1. Technical Field
The present invention relates generally to power management in processing systems, and more particularly, to a power management scheme that includes local bounding and control of device power consumption within a processing system.
2. Description of the Related Art
Present-day computing systems include sophisticated power-management schemes for a variety of reasons. For portable computers such as “notebook”, “laptop” and other portable units including personal digital assistants (PDAs), the primary power source is battery power. Intelligent power management extends battery life, and therefore the amount of time that a user can operate the system without connecting to a secondary source of power. Power management has also been implemented over “green systems” concerns so that power dissipated within a building is reduced for reasons of energy conservation and heat reduction.
Recently, power management has become a requirement in line power connected systems, particularly high processing power cores and systems because the components and/or systems are now designed with total potential power consumption levels that either exceed power dissipation limits of individual integrated circuits or cabinets, or the total available power supply is not designed to be adequate for operation of all units simultaneously. For example, a processor may be designed with multiple execution units that cannot all operate simultaneously due to either an excessive power dissipation level or a problem in distributing the requisite current level throughout the processor without excessive voltage drop.
However, power management of system components typically introduces latency/availability problems in that recovery from a power saving state involves overhead that reduces processing throughput. Further, traditional memory allocation schemes within operating systems tend to exacerbate the problem by spreading frequently accessed memory locations throughout available memory. Memory allocation and processor-managed power management techniques have been proposed and implemented that alleviate this problem to some degree, but fall short of ideal due to the lack of information or latency of information about actual memory use that could otherwise provide for more efficient power management of infrequently used memory that is allocated for a running process.
At the operating system level, information about changes in power consumption by a device is not as readily available as at the device or device controller level. Further, typical control of power management states of devices by the operating system falls short of the level of power-management responsiveness that may be provided at the device or device controller level. But, control schemes that are only local in nature may not meet a required power consumption limitation that enables operation of a processing system within a current power availability or thermal state.
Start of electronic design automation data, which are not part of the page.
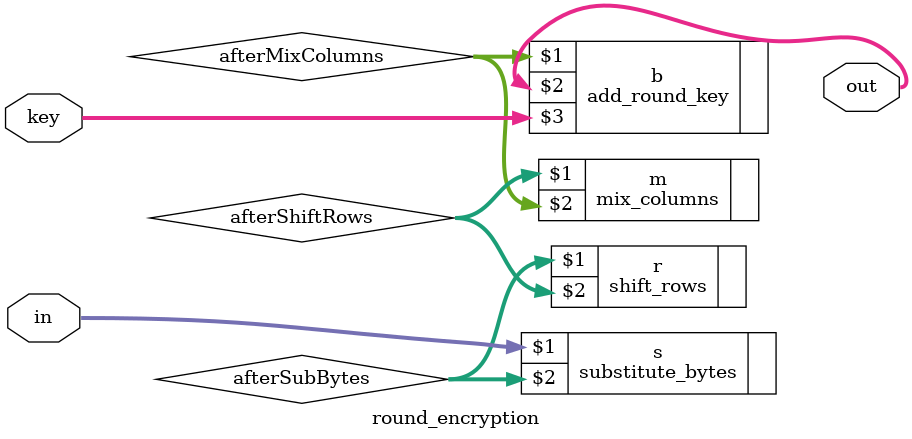
<source format=v>
`timescale 1ns / 1ps

module round_encryption(in,key,out);
input [127:0] in;
output [127:0] out;
input [127:0] key;
wire [127:0] afterSubBytes;
wire [127:0] afterShiftRows;
wire [127:0] afterMixColumns;
wire [127:0] afterAddroundKey;

substitute_bytes s(in,afterSubBytes);
shift_rows r(afterSubBytes,afterShiftRows);
mix_columns m(afterShiftRows,afterMixColumns);
add_round_key b(afterMixColumns,out,key);
		
endmodule

</source>
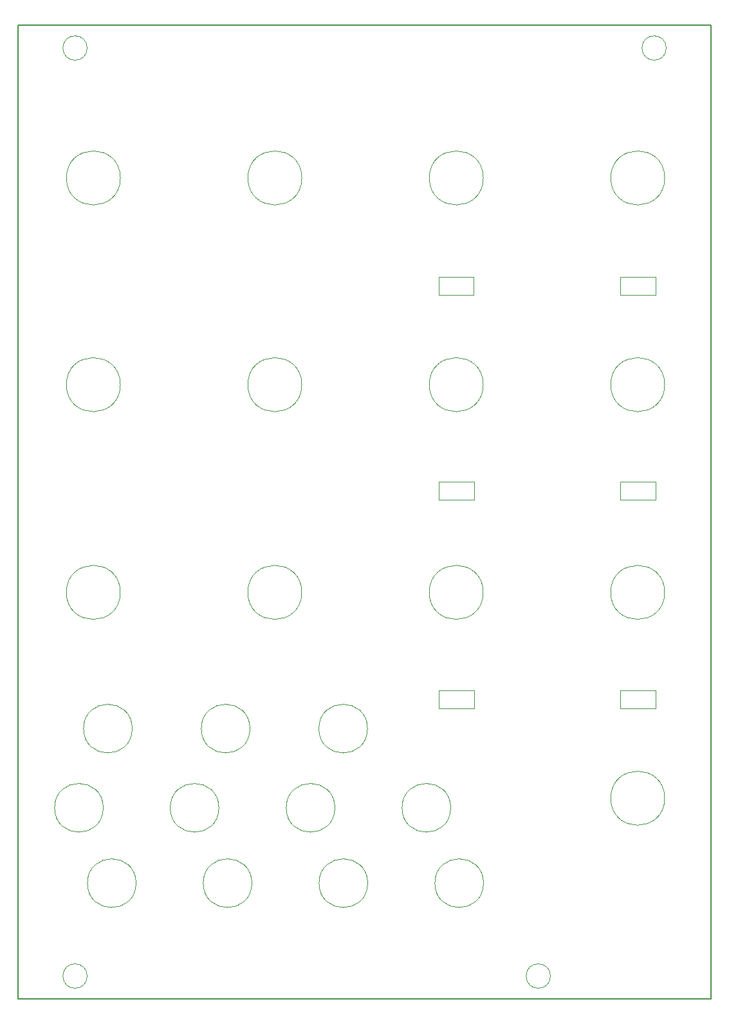
<source format=gm1>
G04 #@! TF.GenerationSoftware,KiCad,Pcbnew,(6.0.0)*
G04 #@! TF.CreationDate,2022-01-04T18:38:19+01:00*
G04 #@! TF.ProjectId,ad633muliply-panel,61643633-336d-4756-9c69-706c792d7061,rev?*
G04 #@! TF.SameCoordinates,Original*
G04 #@! TF.FileFunction,Profile,NP*
%FSLAX46Y46*%
G04 Gerber Fmt 4.6, Leading zero omitted, Abs format (unit mm)*
G04 Created by KiCad (PCBNEW (6.0.0)) date 2022-01-04 18:38:19*
%MOMM*%
%LPD*%
G01*
G04 APERTURE LIST*
G04 #@! TA.AperFunction,Profile*
%ADD10C,0.200000*%
G04 #@! TD*
G04 #@! TA.AperFunction,Profile*
%ADD11C,0.050000*%
G04 #@! TD*
G04 APERTURE END LIST*
D10*
X166756000Y-55490000D02*
X166756000Y-183490000D01*
X75570000Y-183490000D02*
X75570000Y-55490000D01*
X75570000Y-55490000D02*
X166756000Y-55490000D01*
X166756000Y-183490000D02*
X75570000Y-183490000D01*
D11*
X130960000Y-142965000D02*
X135560000Y-142965000D01*
X84660000Y-58490000D02*
G75*
G03*
X84660000Y-58490000I-1600000J0D01*
G01*
X154835000Y-142965000D02*
X159435000Y-142965000D01*
X136809000Y-168280000D02*
G75*
G03*
X136809000Y-168280000I-3200000J0D01*
G01*
X154835000Y-90940000D02*
X154835000Y-88590000D01*
X154835000Y-145315000D02*
X154835000Y-142965000D01*
X101986000Y-158374000D02*
G75*
G03*
X101986000Y-158374000I-3200000J0D01*
G01*
X130935000Y-88615000D02*
X135535000Y-88615000D01*
X132491000Y-158374000D02*
G75*
G03*
X132491000Y-158374000I-3200000J0D01*
G01*
X130935000Y-90965000D02*
X130935000Y-88615000D01*
X159435000Y-117890000D02*
X154835000Y-117890000D01*
X135535000Y-88615000D02*
X135535000Y-90965000D01*
X89020000Y-130053000D02*
G75*
G03*
X89020000Y-130053000I-3550000J0D01*
G01*
X117251000Y-158374000D02*
G75*
G03*
X117251000Y-158374000I-3200000J0D01*
G01*
X159435000Y-115540000D02*
X159435000Y-117890000D01*
X160648000Y-130053000D02*
G75*
G03*
X160648000Y-130053000I-3550000J0D01*
G01*
X106075000Y-147960000D02*
G75*
G03*
X106075000Y-147960000I-3200000J0D01*
G01*
X89020000Y-102748000D02*
G75*
G03*
X89020000Y-102748000I-3550000J0D01*
G01*
X154835000Y-115540000D02*
X159435000Y-115540000D01*
X145620000Y-180490000D02*
G75*
G03*
X145620000Y-180490000I-1600000J0D01*
G01*
X112902000Y-75570000D02*
G75*
G03*
X112902000Y-75570000I-3550000J0D01*
G01*
X136772000Y-130053000D02*
G75*
G03*
X136772000Y-130053000I-3550000J0D01*
G01*
X135560000Y-142965000D02*
X135560000Y-145315000D01*
X135535000Y-90965000D02*
X130935000Y-90965000D01*
X135560000Y-145315000D02*
X130960000Y-145315000D01*
X84660000Y-180490000D02*
G75*
G03*
X84660000Y-180490000I-1600000J0D01*
G01*
X160648000Y-102748000D02*
G75*
G03*
X160648000Y-102748000I-3550000J0D01*
G01*
X154835000Y-117890000D02*
X154835000Y-115540000D01*
X160654000Y-75570000D02*
G75*
G03*
X160654000Y-75570000I-3550000J0D01*
G01*
X135560000Y-115540000D02*
X135560000Y-117890000D01*
X86771000Y-158374000D02*
G75*
G03*
X86771000Y-158374000I-3200000J0D01*
G01*
X159435000Y-142965000D02*
X159435000Y-145315000D01*
X121544000Y-147960000D02*
G75*
G03*
X121544000Y-147960000I-3200000J0D01*
G01*
X112896000Y-102748000D02*
G75*
G03*
X112896000Y-102748000I-3550000J0D01*
G01*
X160648000Y-157110000D02*
G75*
G03*
X160648000Y-157110000I-3550000J0D01*
G01*
X159435000Y-88590000D02*
X159435000Y-90940000D01*
X136772000Y-102748000D02*
G75*
G03*
X136772000Y-102748000I-3550000J0D01*
G01*
X159435000Y-145315000D02*
X154835000Y-145315000D01*
X136778000Y-75570000D02*
G75*
G03*
X136778000Y-75570000I-3550000J0D01*
G01*
X130960000Y-117890000D02*
X130960000Y-115540000D01*
X159435000Y-90940000D02*
X154835000Y-90940000D01*
X130960000Y-115540000D02*
X135560000Y-115540000D01*
X130960000Y-145315000D02*
X130960000Y-142965000D01*
X106329000Y-168280000D02*
G75*
G03*
X106329000Y-168280000I-3200000J0D01*
G01*
X90581000Y-147960000D02*
G75*
G03*
X90581000Y-147960000I-3200000J0D01*
G01*
X89026000Y-75570000D02*
G75*
G03*
X89026000Y-75570000I-3550000J0D01*
G01*
X121569000Y-168280000D02*
G75*
G03*
X121569000Y-168280000I-3200000J0D01*
G01*
X135560000Y-117890000D02*
X130960000Y-117890000D01*
X154835000Y-88590000D02*
X159435000Y-88590000D01*
X112896000Y-130053000D02*
G75*
G03*
X112896000Y-130053000I-3550000J0D01*
G01*
X160860000Y-58490000D02*
G75*
G03*
X160860000Y-58490000I-1600000J0D01*
G01*
X91089000Y-168280000D02*
G75*
G03*
X91089000Y-168280000I-3200000J0D01*
G01*
M02*

</source>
In general, global power availability or overall system temperature is used to dictate a global power limit. For example, in battery-operated systems, overall power availability is dictated by available battery energy. While discrete thermal measurements are possible within a processing system, in general one hotspot, for example a processor package temperature, is used to dictate a limit on power dissipation within a system.
Further, severe power consumption shifts, as occur when a device or group of devices changes power management state simultaneously, generate current spikes that can cause interference disrupting operation of the devices or overall processing system. Therefore, it is desirable to control power consumption within a system so that large changes in power consumption are avoided.
It is therefore desirable to provide a method and system for providing power management within a processing system, and in particular within a memory subsystem, that can control a globally-dictated level of power consumption by providing responsive local control of the power management states of devices. It would further be desirable to provide such control without introducing current spikes due to large shifts in overall power consumption.